A verbatim transcript of the data below is required, images omitted.

*** Opening of Recorded information ***

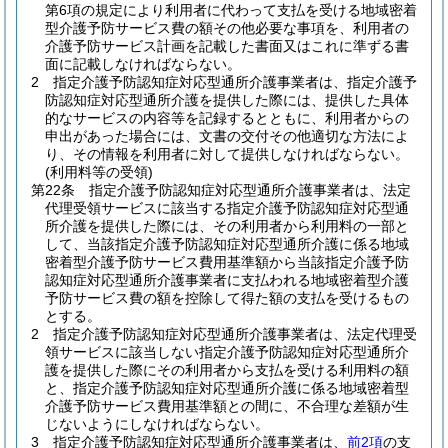
第6項の規定により利用者に代わって支払を受ける地域密着
型介護予防サービス費の額その他必要な事項を、利用者の
介護予防サービス計画を記載した書面又はこれに準ずる書
面に記載しなければならない。
2
指定介護予防認知症対応型通所介護事業者は、指定介護予
防認知症対応型通所介護を提供した際には、提供した具体
的なサービスの内容等を記録するとともに、利用者からの
申出があった場合には、文書の交付その他適切な方法によ
り、その情報を利用者に対して提供しなければならない。
(利用料等の受領)
第22条
指定介護予防認知症対応型通所介護事業者は、法定
代理受領サービスに該当する指定介護予防認知症対応型通
所介護を提供した際には、その利用者から利用料の一部と
して、当該指定介護予防認知症対応型通所介護に係る地域
密着型介護予防サービス費用基準額から当該指定介護予防
認知症対応型通所介護事業者に支払われる地域密着型介護
予防サービス費の額を控除して得た額の支払を受けるもの
とする。
2
指定介護予防認知症対応型通所介護事業者は、法定代理受
領サービスに該当しない指定介護予防認知症対応型通所介
護を提供した際にその利用者から支払を受ける利用料の額
と、指定介護予防認知症対応型通所介護に係る地域密着型
介護予防サービス費用基準額との間に、不合理な差額が生
じないようにしなければならない。
3
指定介護予防認知症対応型通所介護事業者は、
前2項
の支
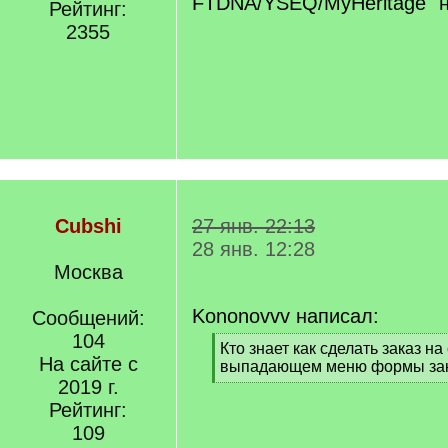
FTDNA/YSEQ/MyHeritage" 
Рейтинг:
2355
Cubshi
27 янв. 22:13
28 янв. 12:28
Москва
Kononovvv написал:
Сообщений:
104
[
Кто знает как сделать заказ на
На сайте с
q
выпадающем меню формы зак
]
2019 г.
[
/
Рейтинг:
q
109
]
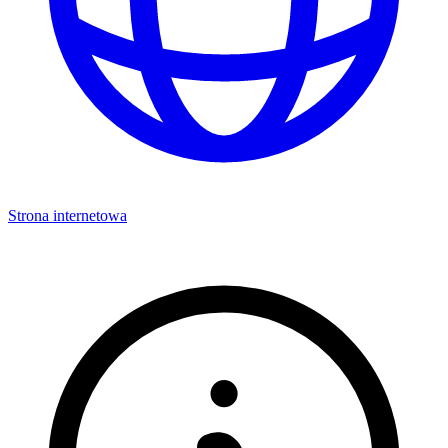
Strona internetowa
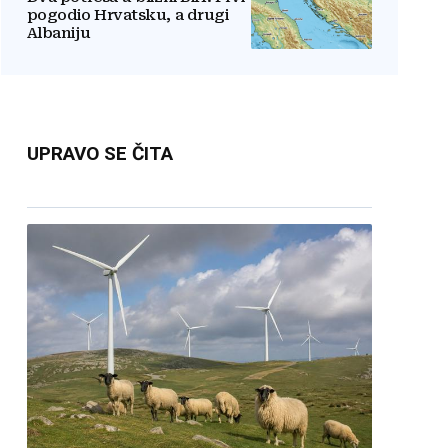
pogodio Hrvatsku, a drugi
Albaniju
UPRAVO SE ČITA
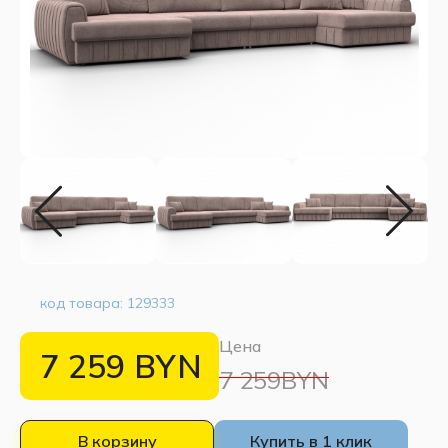
код товара:
129333
Цена
7 259
BYN
7 259BYN
В корзину
Купить в 1 клик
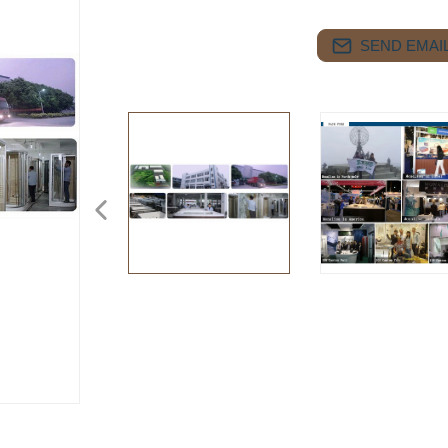
SEND EMAIL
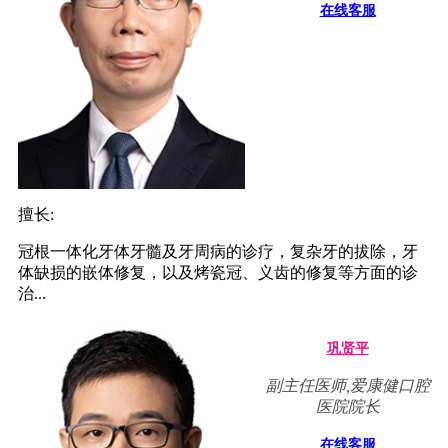
在线客服
擅长:
冠根一体化牙体牙髓及牙周病的诊疗，复杂牙的拔除，牙
体缺损的嵌体修复，以及烤瓷冠、义齿的修复等方面的诊
治...
巩贤平
副主任医师,爱康健口腔
医院院长
在线客服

*** Close of Recorded information ***

**Exercise solution:**
第6項の規定により利用者に代わって支払を受ける地域密着
型介護予防サービス費の額その他必要な事項を、利用者の
介護予防サービス計画を記載した書面又はこれに準ずる書
面に記載しなければならない。
2
指定介護予防認知症対応型通所介護事業者は、指定介護予
防認知症対応型通所介護を提供した際には、提供した具体
的なサービスの内容等を記録するとともに、利用者からの
申出があった場合には、文書の交付その他適切な方法によ
り、その情報を利用者に対して提供しなければならない。
(利用料等の受領)
第22条
指定介護予防認知症対応型通所介護事業者は、法定
代理受領サービスに該当する指定介護予防認知症対応型通
所介護を提供した際には、その利用者から利用料の一部と
して、当該指定介護予防認知症対応型通所介護に係る地域
密着型介護予防サービス費用基準額から当該指定介護予防
認知症対応型通所介護事業者に支払われる地域密着型介護
予防サービス費の額を控除して得た額の支払を受けるもの
とする。
2
指定介護予防認知症対応型通所介護事業者は、法定代理受
領サービスに該当しない指定介護予防認知症対応型通所介
護を提供した際にその利用者から支払を受ける利用料の額
と、指定介護予防認知症対応型通所介護に係る地域密着型
介護予防サービス費用基準額との間に、不合理な差額が生
じないようにしなければならない。
3
指定介護予防認知症対応型通所介護事業者は、
前2項
の支
FTDNA/YSEQ/MyHeritage" 
Рейтинг:
2355
Cubshi
27 янв. 22:13
28 янв. 12:28
Москва
Kononovvv написал:
Сообщений:
104
[
Кто знает как сделать заказ на
На сайте с
q
выпадающем меню формы зак
]
2019 г.
[
/
Рейтинг:
q
109
]
Strona internetowa
pogodio Hrvatsku, a drugi
Albaniju
UPRAVO SE ČITA
код товара:
129333
Цена
7 259
BYN
7 259BYN
В корзину
Купить в 1 клик
SEND EMAIL
在线客服
擅长:
冠根一体化牙体牙髓及牙周病的诊疗，复杂牙的拔除，牙
体缺损的嵌体修复，以及烤瓷冠、义齿的修复等方面的诊
治...
巩贤平
副主任医师,爱康健口腔
医院院长
在线客服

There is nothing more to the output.